EEG changes occur within seconds of the onset of ischemia. The QEEG trending can demonstrate dysfunction when the ischemia is severe enough to disrupt function but not so severe as to cause infarction such as that associated with decreased perfusion pressure. This immediate feedback makes QEEG trending in the ICU clinically useful for monitoring.
ICU EEG trending has been used to track improvements in ICU patients treated with mannitol or albumin for increased intracranial pressure. The time course of the changes paralleled the several-hour effectiveness of the drugs, suggesting that the QEEG trending techniques effectively monitor reproducible therapeutic effects in lowering intracranial pressure and antiedema effects.
In the neonatal ICU, a simplified version of QEEG ICU trending often is used. This measures the total integrated amplitude over minute-long portions of the monitoring for two channels. Goals are similar to those for the adult ICU: identify seizures or other complications and monitor therapy. Normal neonates and infants show age-dependent amplitude and discontinuity features that can be measured on the trending. The trending results correspond clinically to the severity of impairment as judged by other means. The trending can detect seizures. Clinical outcome at 15 months corresponds in general to the trending findings.
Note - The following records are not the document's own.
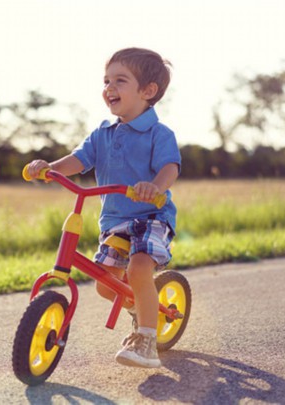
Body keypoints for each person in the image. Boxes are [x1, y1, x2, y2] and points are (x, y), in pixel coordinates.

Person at [25, 47, 181, 368]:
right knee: (107, 286)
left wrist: (155, 187)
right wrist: (48, 167)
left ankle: (147, 339)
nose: (109, 87)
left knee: (138, 271)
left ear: (147, 91)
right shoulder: (102, 134)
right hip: (115, 221)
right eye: (106, 80)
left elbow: (170, 167)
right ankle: (143, 304)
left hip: (150, 217)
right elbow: (78, 160)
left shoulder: (158, 134)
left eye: (120, 80)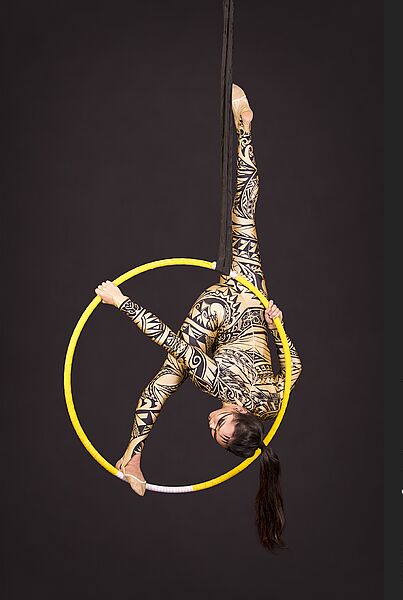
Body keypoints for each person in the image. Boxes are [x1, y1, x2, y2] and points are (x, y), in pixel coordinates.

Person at [95, 84, 302, 550]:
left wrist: (276, 326)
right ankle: (133, 454)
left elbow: (296, 366)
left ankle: (245, 128)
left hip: (251, 300)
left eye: (213, 431)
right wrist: (120, 300)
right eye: (219, 422)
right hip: (225, 307)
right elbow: (172, 340)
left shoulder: (272, 402)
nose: (209, 420)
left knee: (244, 215)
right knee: (172, 370)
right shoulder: (223, 389)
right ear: (238, 412)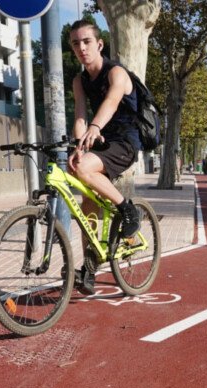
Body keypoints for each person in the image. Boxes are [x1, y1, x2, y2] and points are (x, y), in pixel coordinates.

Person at [67, 20, 142, 295]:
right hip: (99, 142)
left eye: (86, 41)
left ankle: (128, 209)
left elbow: (110, 102)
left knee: (84, 168)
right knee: (86, 195)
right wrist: (78, 145)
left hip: (124, 142)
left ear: (99, 44)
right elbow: (79, 116)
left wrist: (95, 128)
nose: (81, 47)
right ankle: (89, 267)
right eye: (75, 43)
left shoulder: (116, 73)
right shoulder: (79, 80)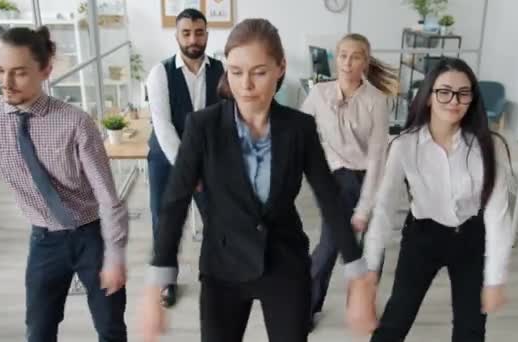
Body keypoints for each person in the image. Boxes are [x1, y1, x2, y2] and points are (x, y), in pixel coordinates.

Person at [141, 18, 377, 342]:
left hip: (284, 263)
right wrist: (159, 279)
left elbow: (329, 199)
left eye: (259, 72)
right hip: (223, 267)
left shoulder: (299, 128)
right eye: (236, 72)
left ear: (280, 68)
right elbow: (175, 202)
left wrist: (357, 273)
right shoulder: (202, 127)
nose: (246, 85)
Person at [0, 27, 129, 341]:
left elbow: (108, 198)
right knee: (39, 330)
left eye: (19, 73)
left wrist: (115, 257)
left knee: (110, 328)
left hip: (90, 236)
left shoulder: (75, 122)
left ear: (45, 71)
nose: (5, 82)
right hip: (44, 240)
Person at [364, 57, 513, 342]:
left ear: (472, 98)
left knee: (471, 327)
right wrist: (371, 270)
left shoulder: (489, 146)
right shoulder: (404, 145)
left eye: (463, 92)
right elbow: (383, 211)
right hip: (423, 237)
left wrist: (495, 279)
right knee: (397, 318)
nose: (453, 100)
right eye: (444, 91)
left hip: (470, 236)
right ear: (429, 96)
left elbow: (498, 215)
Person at [300, 33, 394, 329]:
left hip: (369, 177)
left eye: (355, 56)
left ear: (365, 61)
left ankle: (362, 305)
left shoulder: (377, 101)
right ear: (335, 58)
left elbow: (378, 156)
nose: (347, 62)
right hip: (333, 179)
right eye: (342, 55)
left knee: (373, 248)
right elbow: (299, 132)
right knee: (330, 244)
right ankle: (307, 306)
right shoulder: (319, 94)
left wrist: (365, 208)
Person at [146, 8, 224, 307]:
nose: (194, 38)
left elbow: (225, 118)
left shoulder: (222, 70)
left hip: (207, 157)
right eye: (187, 32)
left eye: (199, 32)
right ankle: (166, 280)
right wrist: (188, 170)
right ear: (177, 35)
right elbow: (163, 126)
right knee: (164, 220)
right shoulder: (160, 73)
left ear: (206, 34)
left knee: (217, 219)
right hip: (167, 159)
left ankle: (215, 274)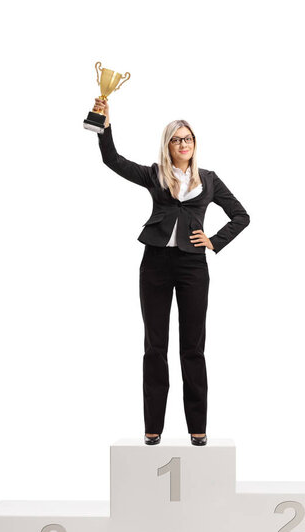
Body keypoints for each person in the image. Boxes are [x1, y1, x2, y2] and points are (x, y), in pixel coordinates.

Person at [93, 97, 250, 447]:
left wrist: (213, 241)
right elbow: (112, 160)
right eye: (177, 139)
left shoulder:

In surgery, similar trending can assist in measuring frequency content over the hours of a case. Traditional EEG has long been used during carotid endarterectomy to help assess brain function during carotid clamping. In turn, this can be used to help determine whether a vascular shunt is required, or whether any other surgical or anesthetic intervention is needed urgently. Quantified EEG testing can assist in detection of abnormalities with carotid clamping more often than is seen with routine EEG.
Epilepsy
Quantitative EEG is used in several ways in evaluating patients with epilepsy. Careful analysis of the scalp voltage fields of epileptiform spikes can shed light on the location of their cortical generators and contribute prognostic information. Automated paradigms may detect spikes and subclinical seizures in prolonged recordings.
Three-Dimensional Dipole Source Localization
Three-dimensional spike generator localization is difficult in routine EEG recordings. Visual inspection can lateralize a spike much better than it can localize its likely generator site. By modeling the epileptic spike generator as a single discrete point source or localized region and quantifying its scalp electrical potential field, the three-dimensional location of the likely epileptic generator can be calculated ( Fig. 8-5 ). Averaging together individual occurrences of the epileptic spike reduces background EEG noise. Spikes need to be categorized before processing, so spikes from a single putative generator source are used together, and spikes probably arising from other sites are processed separately. Least square error estimates of scalp potential maps are calculated for various proposed intracranial dipole sources. Some models assume electrical characteristics for brain, cerebrospinal fluid, skull, and scalp. Those models should be adjusted for differences in conductivity through known lesions. Larger numbers of scalp electrodes improve localization accuracy. Deep sources are localized more poorly than are superficial ones, averaging 12-mm error in some studies of deep sources. Mesial temporal discharges may not contribute to scalp recordings, so scalp recordings may be measuring regional cortical discharges. All these models have limitations both technically and in the assumptions on which they are based.